** Opening ENTRIES PROVIDED block **

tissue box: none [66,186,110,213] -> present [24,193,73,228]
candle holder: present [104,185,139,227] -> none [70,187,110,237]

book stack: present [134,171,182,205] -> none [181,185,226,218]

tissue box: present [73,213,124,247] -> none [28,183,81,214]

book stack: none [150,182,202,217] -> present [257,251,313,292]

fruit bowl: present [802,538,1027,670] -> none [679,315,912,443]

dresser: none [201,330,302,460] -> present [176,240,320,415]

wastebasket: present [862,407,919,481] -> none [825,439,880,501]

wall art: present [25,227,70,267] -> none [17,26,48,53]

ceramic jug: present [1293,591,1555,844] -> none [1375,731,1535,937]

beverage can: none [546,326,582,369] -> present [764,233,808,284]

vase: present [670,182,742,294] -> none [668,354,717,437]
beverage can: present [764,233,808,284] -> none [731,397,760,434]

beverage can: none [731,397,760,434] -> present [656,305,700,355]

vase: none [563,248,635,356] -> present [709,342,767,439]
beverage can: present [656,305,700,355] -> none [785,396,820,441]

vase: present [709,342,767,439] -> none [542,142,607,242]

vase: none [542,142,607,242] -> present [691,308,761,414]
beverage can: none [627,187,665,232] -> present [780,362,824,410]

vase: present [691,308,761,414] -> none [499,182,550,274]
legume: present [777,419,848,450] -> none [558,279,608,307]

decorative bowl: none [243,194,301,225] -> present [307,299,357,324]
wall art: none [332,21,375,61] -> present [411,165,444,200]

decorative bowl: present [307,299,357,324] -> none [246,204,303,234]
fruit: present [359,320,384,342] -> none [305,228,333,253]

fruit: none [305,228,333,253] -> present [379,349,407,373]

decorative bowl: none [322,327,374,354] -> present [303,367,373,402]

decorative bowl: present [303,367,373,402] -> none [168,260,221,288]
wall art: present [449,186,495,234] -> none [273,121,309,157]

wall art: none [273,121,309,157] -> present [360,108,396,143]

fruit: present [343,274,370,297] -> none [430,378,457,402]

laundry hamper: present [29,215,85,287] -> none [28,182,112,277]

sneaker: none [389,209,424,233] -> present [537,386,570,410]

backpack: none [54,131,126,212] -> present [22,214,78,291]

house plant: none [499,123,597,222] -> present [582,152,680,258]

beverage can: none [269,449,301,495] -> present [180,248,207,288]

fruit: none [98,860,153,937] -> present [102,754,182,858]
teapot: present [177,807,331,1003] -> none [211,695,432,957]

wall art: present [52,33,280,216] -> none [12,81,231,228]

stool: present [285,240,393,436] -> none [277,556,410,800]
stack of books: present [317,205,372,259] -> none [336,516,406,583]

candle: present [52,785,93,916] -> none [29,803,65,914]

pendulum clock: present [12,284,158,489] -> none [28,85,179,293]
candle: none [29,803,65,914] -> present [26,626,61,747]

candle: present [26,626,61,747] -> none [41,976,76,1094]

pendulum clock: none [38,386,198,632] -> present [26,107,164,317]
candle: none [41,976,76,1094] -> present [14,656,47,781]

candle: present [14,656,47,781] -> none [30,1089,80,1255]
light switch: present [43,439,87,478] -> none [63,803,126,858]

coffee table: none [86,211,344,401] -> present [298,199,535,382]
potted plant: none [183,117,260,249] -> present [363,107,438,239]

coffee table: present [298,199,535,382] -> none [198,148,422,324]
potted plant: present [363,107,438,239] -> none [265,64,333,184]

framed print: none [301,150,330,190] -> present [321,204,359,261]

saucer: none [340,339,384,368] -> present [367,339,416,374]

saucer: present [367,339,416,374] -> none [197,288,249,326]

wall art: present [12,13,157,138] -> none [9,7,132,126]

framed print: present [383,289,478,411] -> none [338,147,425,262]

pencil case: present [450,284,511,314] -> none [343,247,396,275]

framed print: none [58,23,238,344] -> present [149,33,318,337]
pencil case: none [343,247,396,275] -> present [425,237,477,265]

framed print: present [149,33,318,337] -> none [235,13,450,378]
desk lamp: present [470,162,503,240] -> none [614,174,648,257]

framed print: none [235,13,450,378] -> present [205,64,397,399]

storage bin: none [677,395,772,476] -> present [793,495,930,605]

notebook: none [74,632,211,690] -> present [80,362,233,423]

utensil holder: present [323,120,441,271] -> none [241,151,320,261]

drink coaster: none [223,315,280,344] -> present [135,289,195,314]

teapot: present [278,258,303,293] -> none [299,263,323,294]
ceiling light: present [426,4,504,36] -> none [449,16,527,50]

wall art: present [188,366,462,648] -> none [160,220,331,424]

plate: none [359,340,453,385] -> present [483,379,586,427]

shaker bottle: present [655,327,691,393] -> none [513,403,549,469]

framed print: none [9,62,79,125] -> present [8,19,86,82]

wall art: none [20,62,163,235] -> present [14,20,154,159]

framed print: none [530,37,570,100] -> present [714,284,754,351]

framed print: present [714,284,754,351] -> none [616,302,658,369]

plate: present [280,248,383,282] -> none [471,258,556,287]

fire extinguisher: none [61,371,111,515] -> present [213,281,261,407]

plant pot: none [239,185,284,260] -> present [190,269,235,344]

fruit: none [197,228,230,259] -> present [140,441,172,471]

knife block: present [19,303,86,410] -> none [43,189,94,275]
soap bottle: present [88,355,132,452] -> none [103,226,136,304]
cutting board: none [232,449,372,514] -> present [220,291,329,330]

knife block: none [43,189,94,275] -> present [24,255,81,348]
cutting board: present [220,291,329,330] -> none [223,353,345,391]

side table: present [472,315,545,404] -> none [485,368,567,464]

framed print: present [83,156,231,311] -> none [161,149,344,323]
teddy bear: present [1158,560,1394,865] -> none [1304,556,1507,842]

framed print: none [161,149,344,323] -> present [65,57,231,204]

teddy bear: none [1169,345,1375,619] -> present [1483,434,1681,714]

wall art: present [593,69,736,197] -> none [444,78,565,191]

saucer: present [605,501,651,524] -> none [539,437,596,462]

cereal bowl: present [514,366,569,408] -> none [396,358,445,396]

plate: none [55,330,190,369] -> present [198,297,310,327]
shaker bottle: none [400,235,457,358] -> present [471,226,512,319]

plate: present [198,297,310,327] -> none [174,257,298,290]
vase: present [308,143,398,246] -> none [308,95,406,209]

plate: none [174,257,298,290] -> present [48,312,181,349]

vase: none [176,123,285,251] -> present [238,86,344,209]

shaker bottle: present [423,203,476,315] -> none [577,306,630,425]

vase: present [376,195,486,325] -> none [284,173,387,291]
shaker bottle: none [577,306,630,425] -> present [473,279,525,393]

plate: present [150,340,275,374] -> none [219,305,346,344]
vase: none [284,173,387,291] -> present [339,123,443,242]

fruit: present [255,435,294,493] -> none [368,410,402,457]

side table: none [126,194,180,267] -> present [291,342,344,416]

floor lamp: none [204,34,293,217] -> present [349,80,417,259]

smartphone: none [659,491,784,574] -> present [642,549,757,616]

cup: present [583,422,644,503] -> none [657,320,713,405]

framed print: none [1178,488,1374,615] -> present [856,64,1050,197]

** Closing ENTRIES PROVIDED block **

Copy out only the lines of the records above from the one with "framed print: present [383,289,478,411]" through the one with "framed print: none [530,37,570,100]", exactly as they stand, both included.

framed print: present [383,289,478,411] -> none [338,147,425,262]

pencil case: present [450,284,511,314] -> none [343,247,396,275]

framed print: none [58,23,238,344] -> present [149,33,318,337]
pencil case: none [343,247,396,275] -> present [425,237,477,265]

framed print: present [149,33,318,337] -> none [235,13,450,378]
desk lamp: present [470,162,503,240] -> none [614,174,648,257]

framed print: none [235,13,450,378] -> present [205,64,397,399]

storage bin: none [677,395,772,476] -> present [793,495,930,605]

notebook: none [74,632,211,690] -> present [80,362,233,423]

utensil holder: present [323,120,441,271] -> none [241,151,320,261]

drink coaster: none [223,315,280,344] -> present [135,289,195,314]

teapot: present [278,258,303,293] -> none [299,263,323,294]
ceiling light: present [426,4,504,36] -> none [449,16,527,50]

wall art: present [188,366,462,648] -> none [160,220,331,424]

plate: none [359,340,453,385] -> present [483,379,586,427]

shaker bottle: present [655,327,691,393] -> none [513,403,549,469]

framed print: none [9,62,79,125] -> present [8,19,86,82]

wall art: none [20,62,163,235] -> present [14,20,154,159]

framed print: none [530,37,570,100] -> present [714,284,754,351]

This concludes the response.